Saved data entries
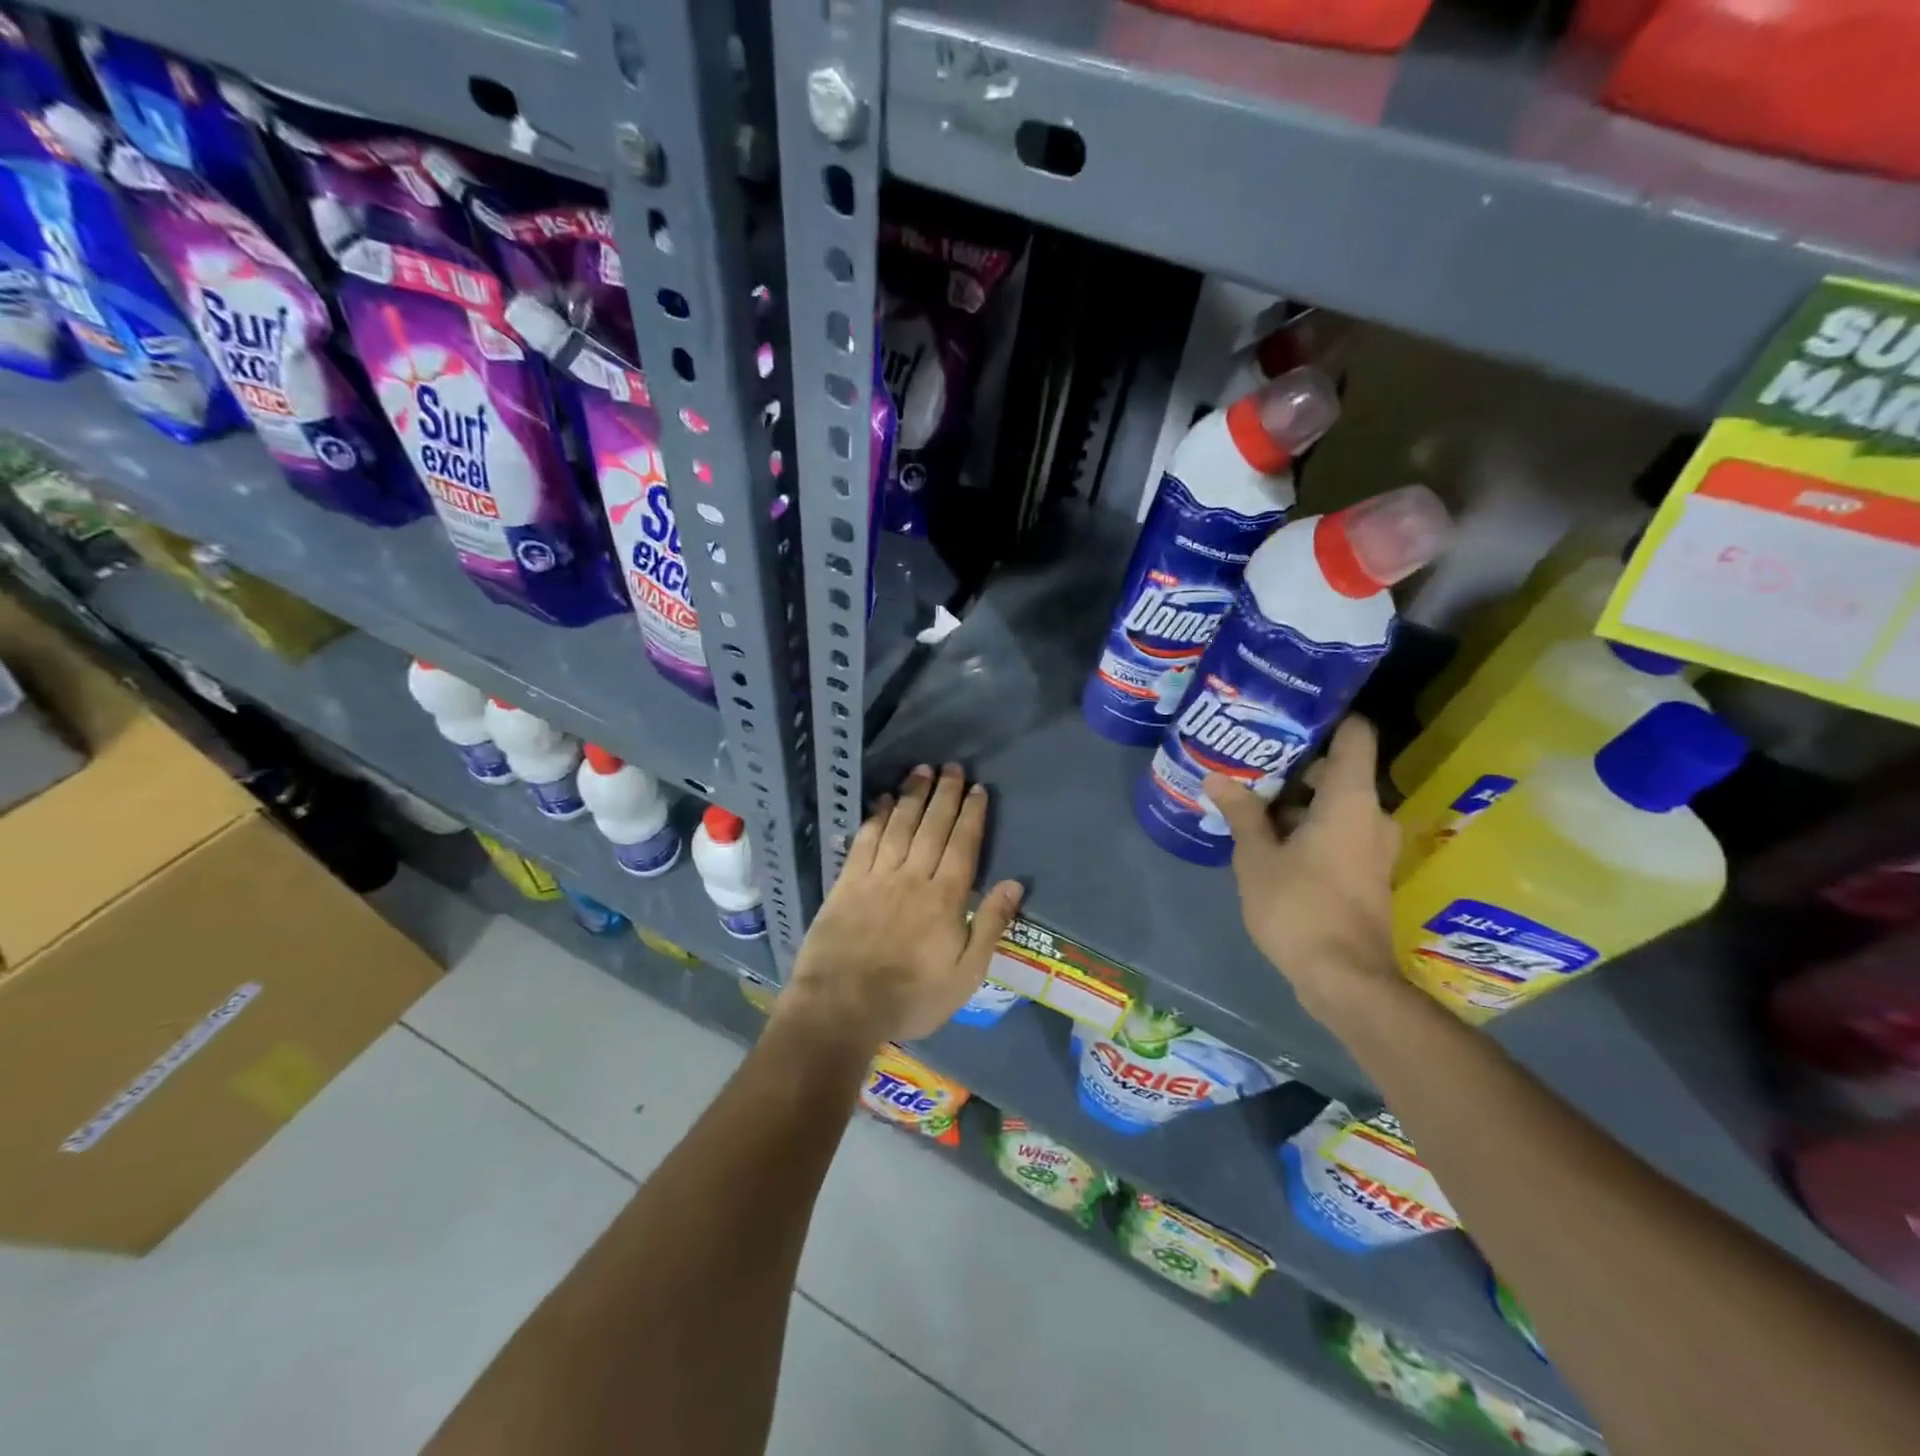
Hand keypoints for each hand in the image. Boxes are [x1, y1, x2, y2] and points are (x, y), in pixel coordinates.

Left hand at [782, 763, 1024, 1043]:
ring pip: (899, 825)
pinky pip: (865, 840)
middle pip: (932, 827)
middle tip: (953, 766)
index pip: (963, 845)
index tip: (977, 789)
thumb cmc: (911, 997)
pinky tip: (884, 800)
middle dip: (945, 794)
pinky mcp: (847, 883)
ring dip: (913, 795)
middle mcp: (912, 877)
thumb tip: (1013, 884)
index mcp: (945, 898)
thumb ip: (990, 926)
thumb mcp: (965, 974)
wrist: (842, 1007)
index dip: (971, 814)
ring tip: (922, 770)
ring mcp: (877, 877)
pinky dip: (877, 817)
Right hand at [1203, 716, 1401, 1024]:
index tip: (1292, 711)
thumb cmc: (1299, 907)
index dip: (1330, 716)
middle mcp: (1372, 816)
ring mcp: (1373, 847)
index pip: (1356, 735)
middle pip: (1339, 771)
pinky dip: (1309, 826)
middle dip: (1296, 765)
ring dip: (1299, 801)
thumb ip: (1241, 813)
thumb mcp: (1256, 858)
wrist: (1344, 978)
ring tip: (1251, 798)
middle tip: (1251, 760)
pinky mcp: (1367, 872)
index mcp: (1350, 801)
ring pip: (1336, 805)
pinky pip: (1339, 831)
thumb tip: (1217, 777)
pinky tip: (1269, 836)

• [TASK] Reprint the entries above exactly, images removed.

• [YOUR RESPONSE]
Hand keypoints for each hand in the image. Boxes are [x1, y1, x2, y2] and points are (x, y), in pixel coordinates.

Left hand at [782, 763, 1024, 1043]:
ring pip: (899, 825)
pinky pip: (865, 840)
middle pip: (932, 827)
middle tip: (953, 766)
index pip: (963, 845)
index tip: (977, 789)
thumb cmc: (911, 997)
pinky tip: (884, 800)
middle dip: (945, 794)
pinky mcp: (847, 883)
ring dip: (913, 795)
middle mcp: (912, 877)
thumb tip: (1013, 884)
index mcp: (945, 898)
thumb ip: (990, 926)
thumb mcp: (965, 974)
wrist: (842, 1007)
index dip: (971, 814)
ring tip: (922, 770)
ring mcp: (877, 877)
pinky dip: (877, 817)
Right hand at [1203, 716, 1401, 1024]:
index tip: (1292, 711)
thumb cmc: (1299, 907)
index dip: (1330, 716)
middle mcp: (1372, 816)
ring mcp: (1373, 847)
index pip: (1356, 735)
middle pip: (1339, 771)
pinky dip: (1309, 826)
middle dip: (1296, 765)
ring dip: (1299, 801)
thumb ip: (1241, 813)
thumb mcp: (1256, 858)
wrist: (1344, 978)
ring tip: (1251, 798)
middle tip: (1251, 760)
pinky mcp: (1367, 872)
index mcp: (1350, 801)
ring pip: (1336, 805)
pinky pip: (1339, 831)
thumb tip: (1217, 777)
pinky tip: (1269, 836)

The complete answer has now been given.